Traducción: Sandra María Borreguero Sanchidrián | Editorial: Alianza
SINOPSIS
Obra que se halla en los inicios de la novela de ciencia-ficción, La máquina del tiempo (1895) sigue conservando el mismo poder de fascinación y vigor narrativo que le valieron el éxito inmediato en el momento de su publicación. Afortunada síntesis de los conocimientos científicos del autor, del maquinismo que hacía furor en la época y de la visión escéptica de Herbert George Wells (1866-1946) respecto al rumbo tomado por la sociedad que le tocó vivir, el relato (un clásico) describe un futuro inquietante en el que dos razas semibestiales, los eloi y los morlock, comparten en una peculiar simbiosis un planeta extraño y desolado sobre el que se han cernido catástrofes y transformaciones, pero en el que brilla aún, como tenue esperanza, un hálito de humanidad.
OPINIÓN PERSONAL
Un científico ha inventado una máquina que le permite viajar en el tiempo.

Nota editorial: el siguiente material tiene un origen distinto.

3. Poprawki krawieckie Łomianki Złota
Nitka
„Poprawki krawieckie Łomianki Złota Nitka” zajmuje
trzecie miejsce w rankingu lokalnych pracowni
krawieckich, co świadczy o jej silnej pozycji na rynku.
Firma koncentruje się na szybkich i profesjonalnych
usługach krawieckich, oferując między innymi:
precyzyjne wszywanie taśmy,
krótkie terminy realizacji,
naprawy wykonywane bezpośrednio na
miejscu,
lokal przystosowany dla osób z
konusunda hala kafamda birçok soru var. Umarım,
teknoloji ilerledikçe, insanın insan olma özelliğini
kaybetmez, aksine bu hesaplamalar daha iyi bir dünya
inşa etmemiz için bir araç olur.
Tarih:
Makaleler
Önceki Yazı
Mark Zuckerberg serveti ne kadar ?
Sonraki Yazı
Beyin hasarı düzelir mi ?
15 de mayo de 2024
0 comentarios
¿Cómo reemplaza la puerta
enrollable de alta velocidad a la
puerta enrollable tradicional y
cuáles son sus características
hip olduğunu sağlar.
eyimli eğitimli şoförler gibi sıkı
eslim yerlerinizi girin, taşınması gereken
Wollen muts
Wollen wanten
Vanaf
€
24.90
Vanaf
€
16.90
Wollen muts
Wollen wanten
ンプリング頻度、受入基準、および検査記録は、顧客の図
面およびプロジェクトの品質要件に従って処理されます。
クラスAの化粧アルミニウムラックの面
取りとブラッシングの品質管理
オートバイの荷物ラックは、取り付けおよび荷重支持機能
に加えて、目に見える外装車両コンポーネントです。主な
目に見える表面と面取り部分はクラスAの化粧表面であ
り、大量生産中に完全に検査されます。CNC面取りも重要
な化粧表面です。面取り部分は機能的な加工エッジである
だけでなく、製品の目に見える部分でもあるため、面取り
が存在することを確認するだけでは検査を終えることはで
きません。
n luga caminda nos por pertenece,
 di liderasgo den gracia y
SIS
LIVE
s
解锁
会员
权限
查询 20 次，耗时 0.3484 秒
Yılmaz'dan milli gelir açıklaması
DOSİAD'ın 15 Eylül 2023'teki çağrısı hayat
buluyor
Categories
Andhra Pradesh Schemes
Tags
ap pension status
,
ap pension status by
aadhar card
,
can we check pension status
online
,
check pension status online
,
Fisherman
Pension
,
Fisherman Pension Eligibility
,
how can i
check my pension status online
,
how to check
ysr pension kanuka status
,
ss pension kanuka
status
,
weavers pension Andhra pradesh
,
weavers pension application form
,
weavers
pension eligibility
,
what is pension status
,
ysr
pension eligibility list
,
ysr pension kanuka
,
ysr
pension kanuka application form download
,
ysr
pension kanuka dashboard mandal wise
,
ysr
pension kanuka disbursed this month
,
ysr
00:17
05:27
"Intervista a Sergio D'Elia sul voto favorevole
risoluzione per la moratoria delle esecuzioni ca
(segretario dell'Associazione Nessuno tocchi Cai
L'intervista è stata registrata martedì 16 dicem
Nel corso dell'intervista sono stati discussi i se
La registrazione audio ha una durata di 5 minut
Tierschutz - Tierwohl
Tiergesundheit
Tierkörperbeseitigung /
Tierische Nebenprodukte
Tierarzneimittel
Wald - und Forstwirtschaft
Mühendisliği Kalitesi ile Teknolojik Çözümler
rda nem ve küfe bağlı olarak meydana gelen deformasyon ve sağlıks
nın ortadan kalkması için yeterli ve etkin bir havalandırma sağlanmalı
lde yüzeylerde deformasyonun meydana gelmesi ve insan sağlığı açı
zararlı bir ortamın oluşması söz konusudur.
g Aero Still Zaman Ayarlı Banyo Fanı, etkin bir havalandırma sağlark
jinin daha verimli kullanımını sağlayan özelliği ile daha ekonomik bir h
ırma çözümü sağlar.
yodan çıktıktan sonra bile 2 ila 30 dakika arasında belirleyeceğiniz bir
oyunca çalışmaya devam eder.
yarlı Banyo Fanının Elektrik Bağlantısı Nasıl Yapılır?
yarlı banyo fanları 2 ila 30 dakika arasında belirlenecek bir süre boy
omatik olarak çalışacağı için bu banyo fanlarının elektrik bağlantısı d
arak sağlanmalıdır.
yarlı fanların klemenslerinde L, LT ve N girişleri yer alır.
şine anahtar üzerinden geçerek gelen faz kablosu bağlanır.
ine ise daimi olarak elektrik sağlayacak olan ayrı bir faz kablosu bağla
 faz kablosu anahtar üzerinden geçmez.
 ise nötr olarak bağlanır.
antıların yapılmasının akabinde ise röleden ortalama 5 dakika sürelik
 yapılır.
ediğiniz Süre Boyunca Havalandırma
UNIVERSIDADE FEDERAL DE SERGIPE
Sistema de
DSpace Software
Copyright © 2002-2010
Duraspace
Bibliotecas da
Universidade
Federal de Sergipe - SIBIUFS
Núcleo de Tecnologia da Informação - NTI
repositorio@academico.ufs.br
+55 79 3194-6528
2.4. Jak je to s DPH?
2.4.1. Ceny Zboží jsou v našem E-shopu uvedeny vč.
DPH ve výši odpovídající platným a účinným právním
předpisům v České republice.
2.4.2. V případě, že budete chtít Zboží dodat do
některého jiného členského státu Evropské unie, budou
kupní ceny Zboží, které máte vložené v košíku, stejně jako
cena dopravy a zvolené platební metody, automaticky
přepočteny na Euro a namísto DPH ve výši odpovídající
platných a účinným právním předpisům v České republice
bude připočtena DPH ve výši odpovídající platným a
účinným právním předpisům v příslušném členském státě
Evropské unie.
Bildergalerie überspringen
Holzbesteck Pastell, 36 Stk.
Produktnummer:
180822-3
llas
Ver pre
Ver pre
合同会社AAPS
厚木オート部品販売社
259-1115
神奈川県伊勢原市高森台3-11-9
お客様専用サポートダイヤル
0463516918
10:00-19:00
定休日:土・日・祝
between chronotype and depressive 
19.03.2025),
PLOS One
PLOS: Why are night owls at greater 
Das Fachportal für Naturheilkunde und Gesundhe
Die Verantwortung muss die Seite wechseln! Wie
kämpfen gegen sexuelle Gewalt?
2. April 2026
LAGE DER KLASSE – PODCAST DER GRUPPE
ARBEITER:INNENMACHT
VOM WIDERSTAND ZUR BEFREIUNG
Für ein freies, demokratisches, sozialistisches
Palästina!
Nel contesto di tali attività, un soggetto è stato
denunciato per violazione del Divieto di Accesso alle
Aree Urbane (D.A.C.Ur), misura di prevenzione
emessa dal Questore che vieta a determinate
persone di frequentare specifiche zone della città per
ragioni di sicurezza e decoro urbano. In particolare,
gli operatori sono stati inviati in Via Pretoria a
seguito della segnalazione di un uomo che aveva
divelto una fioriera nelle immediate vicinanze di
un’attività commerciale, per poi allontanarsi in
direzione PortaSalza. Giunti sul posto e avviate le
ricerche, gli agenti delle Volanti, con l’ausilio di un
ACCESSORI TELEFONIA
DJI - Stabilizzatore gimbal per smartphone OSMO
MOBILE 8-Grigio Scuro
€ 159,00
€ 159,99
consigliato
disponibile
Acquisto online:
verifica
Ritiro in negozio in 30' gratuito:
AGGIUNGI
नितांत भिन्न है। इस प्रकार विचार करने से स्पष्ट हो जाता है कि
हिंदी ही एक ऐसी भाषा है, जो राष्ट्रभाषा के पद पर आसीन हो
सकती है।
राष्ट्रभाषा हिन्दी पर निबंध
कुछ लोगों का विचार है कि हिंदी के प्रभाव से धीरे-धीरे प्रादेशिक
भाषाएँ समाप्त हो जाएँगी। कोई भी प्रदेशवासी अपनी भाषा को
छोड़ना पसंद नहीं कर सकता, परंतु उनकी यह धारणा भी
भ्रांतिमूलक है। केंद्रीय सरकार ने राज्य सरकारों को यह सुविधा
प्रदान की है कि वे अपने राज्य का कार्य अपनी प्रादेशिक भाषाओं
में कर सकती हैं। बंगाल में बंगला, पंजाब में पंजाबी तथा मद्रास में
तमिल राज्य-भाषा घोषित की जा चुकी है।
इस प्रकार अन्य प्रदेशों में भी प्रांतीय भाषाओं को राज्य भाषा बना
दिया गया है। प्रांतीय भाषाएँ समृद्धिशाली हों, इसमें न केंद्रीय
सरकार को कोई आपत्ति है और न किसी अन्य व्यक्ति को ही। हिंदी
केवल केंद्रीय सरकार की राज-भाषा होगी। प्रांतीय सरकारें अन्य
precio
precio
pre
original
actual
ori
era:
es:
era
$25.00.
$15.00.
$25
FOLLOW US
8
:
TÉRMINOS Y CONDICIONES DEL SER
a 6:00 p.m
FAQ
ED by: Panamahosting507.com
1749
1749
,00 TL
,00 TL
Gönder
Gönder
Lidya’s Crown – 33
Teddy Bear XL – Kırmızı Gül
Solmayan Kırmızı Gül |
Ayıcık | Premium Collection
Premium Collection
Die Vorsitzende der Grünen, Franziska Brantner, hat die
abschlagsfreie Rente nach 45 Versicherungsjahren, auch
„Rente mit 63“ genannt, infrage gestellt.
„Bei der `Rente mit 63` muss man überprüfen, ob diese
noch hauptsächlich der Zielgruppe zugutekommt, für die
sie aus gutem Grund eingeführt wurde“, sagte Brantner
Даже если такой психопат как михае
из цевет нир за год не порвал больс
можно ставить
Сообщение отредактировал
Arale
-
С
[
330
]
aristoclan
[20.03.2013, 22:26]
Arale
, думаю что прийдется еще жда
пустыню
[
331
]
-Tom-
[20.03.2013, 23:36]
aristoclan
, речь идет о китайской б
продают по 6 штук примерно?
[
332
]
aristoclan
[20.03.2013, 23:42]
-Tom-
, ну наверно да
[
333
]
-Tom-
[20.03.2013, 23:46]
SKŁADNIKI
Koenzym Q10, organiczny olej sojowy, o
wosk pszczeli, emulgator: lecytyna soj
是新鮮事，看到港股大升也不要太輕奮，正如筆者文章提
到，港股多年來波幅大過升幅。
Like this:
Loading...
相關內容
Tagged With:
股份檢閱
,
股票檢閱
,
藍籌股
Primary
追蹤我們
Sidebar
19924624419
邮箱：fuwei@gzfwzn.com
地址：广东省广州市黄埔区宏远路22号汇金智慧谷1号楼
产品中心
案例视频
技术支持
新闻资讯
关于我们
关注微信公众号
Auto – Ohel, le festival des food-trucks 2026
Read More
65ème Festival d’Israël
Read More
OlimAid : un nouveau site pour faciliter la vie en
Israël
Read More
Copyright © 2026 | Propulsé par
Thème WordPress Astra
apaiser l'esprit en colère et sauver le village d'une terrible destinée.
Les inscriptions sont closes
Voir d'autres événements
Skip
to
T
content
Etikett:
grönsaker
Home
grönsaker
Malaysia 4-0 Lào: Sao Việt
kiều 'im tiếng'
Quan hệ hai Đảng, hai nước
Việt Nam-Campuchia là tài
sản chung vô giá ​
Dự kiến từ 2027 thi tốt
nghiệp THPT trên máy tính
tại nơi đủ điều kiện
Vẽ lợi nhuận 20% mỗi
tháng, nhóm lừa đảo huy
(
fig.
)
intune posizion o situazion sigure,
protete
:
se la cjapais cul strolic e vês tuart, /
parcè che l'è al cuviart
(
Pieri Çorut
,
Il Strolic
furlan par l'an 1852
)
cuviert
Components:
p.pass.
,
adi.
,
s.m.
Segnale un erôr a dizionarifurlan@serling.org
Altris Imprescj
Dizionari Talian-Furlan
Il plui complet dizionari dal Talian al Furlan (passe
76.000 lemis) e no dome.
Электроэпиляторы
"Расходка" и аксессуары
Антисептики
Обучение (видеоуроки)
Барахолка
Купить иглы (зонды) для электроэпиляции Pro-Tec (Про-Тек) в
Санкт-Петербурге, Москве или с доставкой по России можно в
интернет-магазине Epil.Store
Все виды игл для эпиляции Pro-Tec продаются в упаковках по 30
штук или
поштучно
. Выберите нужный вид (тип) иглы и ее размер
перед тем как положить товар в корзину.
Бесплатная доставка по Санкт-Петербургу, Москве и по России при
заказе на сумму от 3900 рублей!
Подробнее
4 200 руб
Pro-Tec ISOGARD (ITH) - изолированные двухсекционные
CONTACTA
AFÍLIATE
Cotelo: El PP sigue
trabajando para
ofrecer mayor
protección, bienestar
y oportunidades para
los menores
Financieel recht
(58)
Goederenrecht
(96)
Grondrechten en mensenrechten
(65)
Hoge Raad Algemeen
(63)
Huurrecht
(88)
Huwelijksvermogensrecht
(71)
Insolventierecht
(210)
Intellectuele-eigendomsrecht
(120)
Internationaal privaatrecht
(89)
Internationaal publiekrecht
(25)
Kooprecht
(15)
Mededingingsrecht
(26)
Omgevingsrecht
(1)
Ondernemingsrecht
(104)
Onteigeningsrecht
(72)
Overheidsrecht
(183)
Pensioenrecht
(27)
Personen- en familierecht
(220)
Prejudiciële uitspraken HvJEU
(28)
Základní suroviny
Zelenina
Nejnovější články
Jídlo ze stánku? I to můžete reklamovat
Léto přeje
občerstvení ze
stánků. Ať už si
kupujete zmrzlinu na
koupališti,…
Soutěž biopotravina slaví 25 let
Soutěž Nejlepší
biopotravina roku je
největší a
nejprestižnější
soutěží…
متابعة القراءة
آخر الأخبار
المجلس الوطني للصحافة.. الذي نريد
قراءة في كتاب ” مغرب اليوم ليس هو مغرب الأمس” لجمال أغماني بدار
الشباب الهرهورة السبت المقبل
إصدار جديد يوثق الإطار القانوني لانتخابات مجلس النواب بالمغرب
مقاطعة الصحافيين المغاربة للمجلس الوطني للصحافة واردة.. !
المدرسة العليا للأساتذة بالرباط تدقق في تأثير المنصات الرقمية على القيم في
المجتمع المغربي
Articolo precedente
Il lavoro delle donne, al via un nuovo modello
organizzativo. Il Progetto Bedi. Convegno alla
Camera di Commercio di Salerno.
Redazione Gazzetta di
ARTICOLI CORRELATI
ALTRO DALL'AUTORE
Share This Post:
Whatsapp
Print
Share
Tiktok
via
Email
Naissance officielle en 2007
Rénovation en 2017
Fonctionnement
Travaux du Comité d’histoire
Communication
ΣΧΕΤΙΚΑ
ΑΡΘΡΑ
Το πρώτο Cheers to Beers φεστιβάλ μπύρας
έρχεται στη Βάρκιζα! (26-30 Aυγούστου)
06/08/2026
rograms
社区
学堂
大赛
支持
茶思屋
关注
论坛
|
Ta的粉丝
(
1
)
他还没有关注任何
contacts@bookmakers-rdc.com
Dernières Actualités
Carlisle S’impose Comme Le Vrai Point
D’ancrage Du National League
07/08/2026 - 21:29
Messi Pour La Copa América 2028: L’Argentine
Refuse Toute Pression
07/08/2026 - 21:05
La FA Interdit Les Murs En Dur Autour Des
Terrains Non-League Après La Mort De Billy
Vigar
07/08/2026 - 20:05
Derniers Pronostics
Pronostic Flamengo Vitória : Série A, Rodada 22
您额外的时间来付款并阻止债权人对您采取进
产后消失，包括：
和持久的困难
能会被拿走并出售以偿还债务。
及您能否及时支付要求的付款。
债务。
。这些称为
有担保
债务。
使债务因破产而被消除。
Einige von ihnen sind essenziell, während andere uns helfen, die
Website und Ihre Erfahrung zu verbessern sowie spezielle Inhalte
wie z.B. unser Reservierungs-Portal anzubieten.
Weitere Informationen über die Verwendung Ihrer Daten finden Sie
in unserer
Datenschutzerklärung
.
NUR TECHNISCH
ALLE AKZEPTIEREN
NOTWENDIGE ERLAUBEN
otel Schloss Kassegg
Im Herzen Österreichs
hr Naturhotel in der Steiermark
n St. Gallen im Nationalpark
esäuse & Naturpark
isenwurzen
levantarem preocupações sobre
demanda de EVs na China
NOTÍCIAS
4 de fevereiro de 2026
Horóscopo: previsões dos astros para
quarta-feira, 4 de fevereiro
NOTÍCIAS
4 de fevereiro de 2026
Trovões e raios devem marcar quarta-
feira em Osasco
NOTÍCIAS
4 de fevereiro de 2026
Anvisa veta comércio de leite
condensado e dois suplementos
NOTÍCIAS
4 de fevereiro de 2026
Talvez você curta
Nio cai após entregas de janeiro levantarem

Su relato ocurre en el año Ochocientos Dos Mil Setecientos Uno, en un futuro utópico que pronto se revela como una de las mayores distopías. El Viajero se imaginaba una «posteridad profundamente seria e intelectual», pero encuentra un paisaje inglés ruinoso y una sociedad decadente.
A su llegada, no puede comunicarse con los descendientes de la humanidad, una comunidad acomodada con todas las necesidades cubiertas y que solo teme a la oscuridad. El narrador describe en profundidad la naturaleza subyugada y la cultura de los eloi, o nuevos humanos. Sus primeras conclusiones son erróneas, pues especula desde el desconocimiento, y deduce qué ha sucedido en un razonamiento de lo más curioso.
Mientras investiga el terreno para regresar a casa, el peligro se hace palpable y presiente un final terrorífico, perseguido por los malvados seres que abandonan el Mundo Subterráneo al caer la noche: los morlock.
Si bien la ambientación se olvida enseguida, la reflexión social y su «concepto sombrío del progreso de la raza humana» pueden sorprender a día de hoy. Se perciben los pensamientos del autor, pero actúa como un narrador ficticio que divaga sobre temas inesperados, como el fin de la lucha social o la evolución de nuestra inteligencia.
Personalmente, mi obra favorita de Wells.
«Una ley natural que olvidamos es que la plasticidad intelectual es la remuneración por el cambio, el riesgo y la dificultad».
«Allí donde no hay cambio o necesidad de cambio no hay inteligencia».